# Task instructions
**A)** Answer these about the sustainability article:
(i) Which climate events does it say are in the news almost daily?
(ii) To whom do stakeholders look to address the crisis?
(iii) What do board directors agree on?
**B)** Copy out the passage of the sustainability article between "The findings of" and "not mutually exclusive.", inclusive.

# Exercise text
════════════════════
When it comes to environmental sustainability issues, board directors are motivated by a more holistic understanding of the issue, and not just a concern for the “bottom line.”

©Martin Barraud/iStock/Getty Images Plus

Rising ocean temperatures, dramatic storms, raging wildfires, and other climate events are in the news almost daily. As awareness of the urgency of climate change grows, stakeholders look to both elected officials and corporate leaders to address the burgeoning crisis.

We have reached an inflection point, where businesses are realizing the impact they can have on these issues, as well as the impact these issues will likely have on business.  The pressure to examine environmental sustainability has reached corporate boardrooms, and many are wondering what role corporate directors can and should play.  

The findings of a recent report which looks at environmental sustainability efforts underway in corporate boardrooms globally goes against conventional wisdom. When it comes to environmental sustainability issues, board directors are motivated by a more holistic understanding of the issue, and not just a concern for the “bottom line.”  Simply put, board directors agree – social purpose and corporate profits are not mutually exclusive.
════════════════════
Data pulled from a collection:

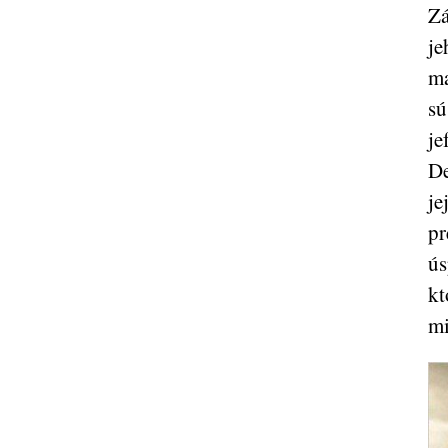
Zá
je
ma
sú
je
De
je
pr
ús
kt
mi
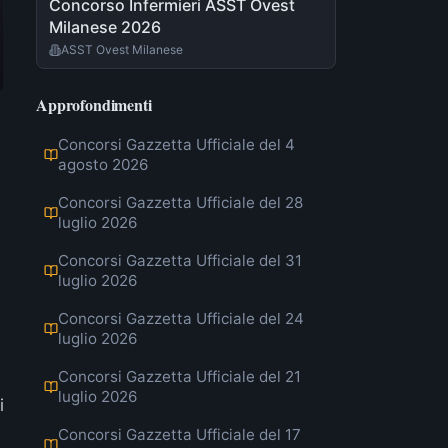
Concorso Infermieri ASST Ovest
Milanese 2026
ASST Ovest Milanese
Approfondimenti
Concorsi Gazzetta Ufficiale del 4
agosto 2026
Concorsi Gazzetta Ufficiale del 28
luglio 2026
Concorsi Gazzetta Ufficiale del 31
luglio 2026
Concorsi Gazzetta Ufficiale del 24
luglio 2026
Concorsi Gazzetta Ufficiale del 21
luglio 2026
i
Concorsi Gazzetta Ufficiale del 17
════════════════════
# Solutions to the problems
**A)**
(i) Rising ocean temperatures, dramatic storms, raging wildfires, and other climate events.
(ii) Elected officials and corporate leaders.
(iii) Social purpose and corporate profits are not mutually exclusive.

**B)**
The findings of a recent report which looks at environmental sustainability efforts underway in corporate boardrooms globally goes against conventional wisdom. When it comes to environmental sustainability issues, board directors are motivated by a more holistic understanding of the issue, and not just a concern for the “bottom line.”  Simply put, board directors agree – social purpose and corporate profits are not mutually exclusive.